Bienne vue par Robert Walser Deutsch

5. Le retour

Quai du Bas 45, anciennement hôtel de la Croix-Bleue

Extrait de La ville natale, lu par Antoine Joly.

Le jeune et vigoureux voyageur arriva par le train dans la ville où il était né. L’alentour lui parut plus charmant que jamais. Il entra dans un magasin de cigares et acheta du tabac. Le marchand s’avéra être un de ses camarades d’école. Le voyageur était parti de nombreuses années. Comme il se réjouissait maintenant que tout soit bien resté à sa place dans sa ville natale. […] L’air était baigné de sombres couleurs d’avril. Quelle surprise aux yeux de l’étranger que l’éclat qui inondait l’atmosphère et tout ce qui l’entourait.

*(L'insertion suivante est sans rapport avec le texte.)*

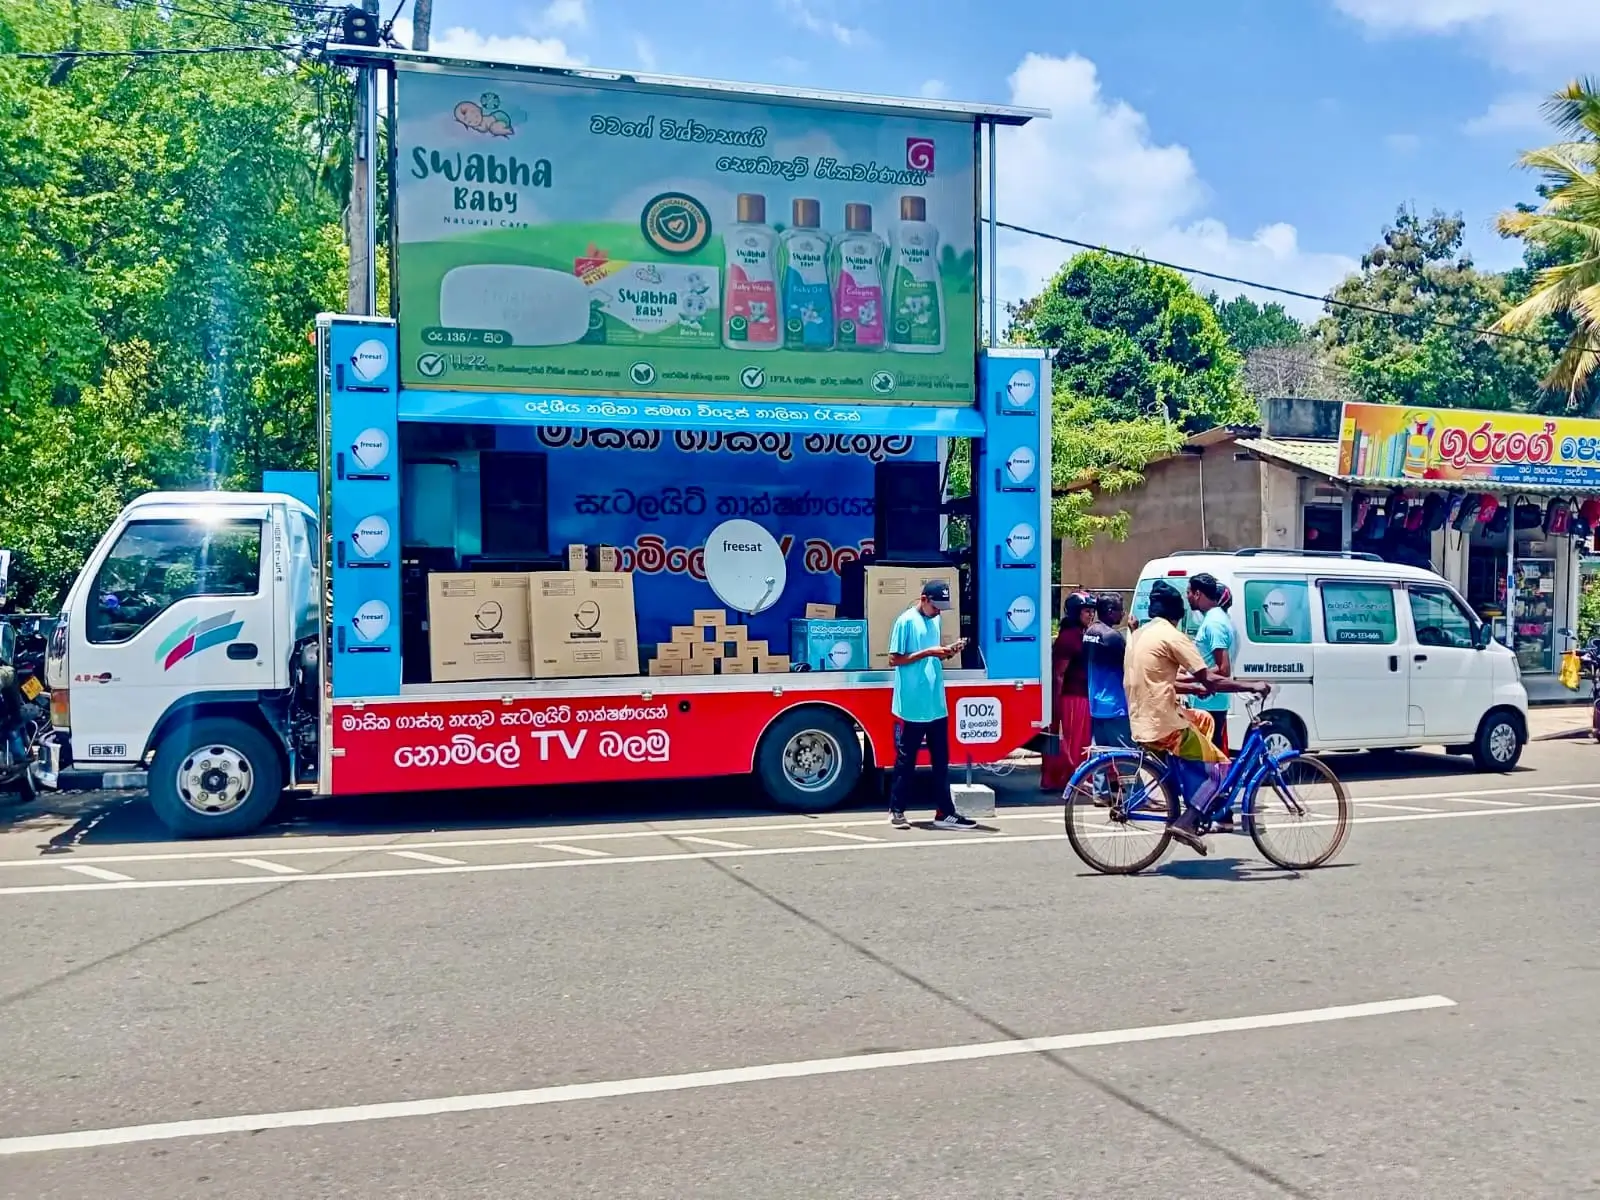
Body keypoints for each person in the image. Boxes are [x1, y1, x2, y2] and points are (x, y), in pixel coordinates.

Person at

Quelque chose de grand et de jamais vu se répandait devant lui et lui fit éprouver une exaltation d’un genre tout à fait nouveau. Il en était heureux et agité tout à la fois, il en tremblait, il aurait pu rire et jouer aussi. Depuis qu’il était arrivé dans cette charmante vieille ville, c’était comme s’il était devenu plus jeune, plus clément, plus affable. Les gens le regardaient bonnement et avec amabilité, sans le fixer longuement et gravement de leurs yeux grand ouverts. Tout lui sembla amène et libre et chaleureux et délicieux, les maisons si gracieuses, les arbres si magnifiques. […] Le voyageur regarda et écouta. Il écouta, écouta encore! Il poursuivit son chemin très lentement et s’arrêta à chaque instant. Sa légèreté luttait avec une sorte de crainte et de doute qui s’emparèrent de son âme. Finalement, il trouva une petite maison blottie contre le rocher. Dans le délicieux jardin, les arbres étaient si petits. Tout semblait sourire, murmurer et gazouiller. Profonde et verte, l’herbe d’un pré le regardait. Il se souvint de rêveries oubliées depuis très longtemps.